• [THINGS TO DO]
• 1. Decide whether each statement below agrees with the passage on the University of Virginia, and answer yes or no, quoting the deciding words: (a) Martin criticized the media at the beginning of a Board of Visitors meeting. (b) The woman in the Rolling Stone article said five men had assaulted her. (c) Sullivan suspended all fraternities and associated activities.
• 2. Repeat word for word the part of the passage on the University of Virginia from "He added the" up to and including "that needed addressing.".

>> BEGIN SELECTED EXTRACT

This past Friday, George Martin, the university’s rector, tore into the media at the beginning of a Board of Visitors meeting.

“Our tightly knit community has experienced the full fury of drive-by journalism in the 21st century — of callous indifference to the truth and callous indifference to the consequences,” he said.

He added the the university’s reputation had been “unfairly tarnished.”

The New York Times reports:

While saying they remain determined to combat sexual assault, leaders of the University of Virginia on Friday publicly pushed back against the damage done to its reputation by a discredited account of a gang rape at a fraternity house.

A month ago, Rolling Stone published its article about a woman who said seven men had assaulted her at a party here two years ago amid an alcohol-soaked social scene of fraternity brothers misbehaving with impunity. News organizations followed by swarming into this quiet town, many of them giving bruising assessments of one of the nation’s elite public universities.

For weeks, university officials were careful not to strike a defensive tone, emphasizing that whatever doubts there were about the account, they saw a problem that needed addressing.

Before reciting a long list of things the administration is doing to make the campus safer, Teresa A. Sullivan, the university president, said, “Our concern with sexual assault was not something that started with the Rolling Stone article.” And she said she felt compelled to state that “UVA’s climate and culture are generally healthy.”

Of course, Martin and President Sullivan are partly responsible for that media “full fury” that descended upon the campus. When the Rolling Stone story broke, both appeared to accept it at face value.

Martin had stated:

“I’d like to say to [the victim] and her parents I am sorry, and to all survivors of sexual assault, I am sorry. As we said last week, this type of conduct will not be tolerated at the University of Virginia. The status quo is not acceptable. Like all of you gathered here today, I am appalled.”

President Sullivan reacted by suspending all fraternities and associated activities.

But now they’re miffed at all the media coverage. What a shame.

>> END SELECTED EXTRACT
>> BEGIN PROVIDED INFORMATION

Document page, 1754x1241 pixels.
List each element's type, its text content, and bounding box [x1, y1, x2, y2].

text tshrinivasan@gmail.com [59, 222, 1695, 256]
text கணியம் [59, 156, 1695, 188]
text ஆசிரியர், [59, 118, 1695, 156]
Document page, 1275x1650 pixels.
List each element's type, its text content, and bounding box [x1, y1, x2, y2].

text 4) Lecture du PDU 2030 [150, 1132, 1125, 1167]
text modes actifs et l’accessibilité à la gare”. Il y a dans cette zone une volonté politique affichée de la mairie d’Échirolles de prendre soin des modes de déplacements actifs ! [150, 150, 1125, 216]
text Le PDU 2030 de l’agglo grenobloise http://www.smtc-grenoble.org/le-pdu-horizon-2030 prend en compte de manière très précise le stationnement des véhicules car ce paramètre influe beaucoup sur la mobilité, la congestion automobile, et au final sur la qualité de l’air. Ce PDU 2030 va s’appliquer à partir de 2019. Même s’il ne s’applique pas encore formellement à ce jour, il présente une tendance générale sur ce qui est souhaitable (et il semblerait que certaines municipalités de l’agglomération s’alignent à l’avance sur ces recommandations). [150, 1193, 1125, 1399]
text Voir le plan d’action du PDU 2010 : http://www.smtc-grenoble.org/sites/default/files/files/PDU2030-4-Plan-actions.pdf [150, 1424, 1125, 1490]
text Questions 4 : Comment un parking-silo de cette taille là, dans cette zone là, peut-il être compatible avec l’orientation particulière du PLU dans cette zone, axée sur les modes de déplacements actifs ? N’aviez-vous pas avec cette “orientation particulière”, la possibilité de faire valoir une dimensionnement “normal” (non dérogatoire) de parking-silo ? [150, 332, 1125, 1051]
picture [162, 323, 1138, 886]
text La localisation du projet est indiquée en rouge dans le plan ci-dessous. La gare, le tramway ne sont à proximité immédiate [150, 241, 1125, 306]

>> END PROVIDED INFORMATION

• [SOLUTIONS IN ORDER]
• 1.
(a) Yes: "tore into the media at the beginning of a Board of Visitors meeting."
(b) No: "a woman who said seven men had assaulted her"
(c) Yes: "President Sullivan reacted by suspending all fraternities and associated activities."

• 2.
He added the the university’s reputation had been “unfairly tarnished.”

The New York Times reports:

While saying they remain determined to combat sexual assault, leaders of the University of Virginia on Friday publicly pushed back against the damage done to its reputation by a discredited account of a gang rape at a fraternity house.

A month ago, Rolling Stone published its article about a woman who said seven men had assaulted her at a party here two years ago amid an alcohol-soaked social scene of fraternity brothers misbehaving with impunity. News organizations followed by swarming into this quiet town, many of them giving bruising assessments of one of the nation’s elite public universities.

For weeks, university officials were careful not to strike a defensive tone, emphasizing that whatever doubts there were about the account, they saw a problem that needed addressing.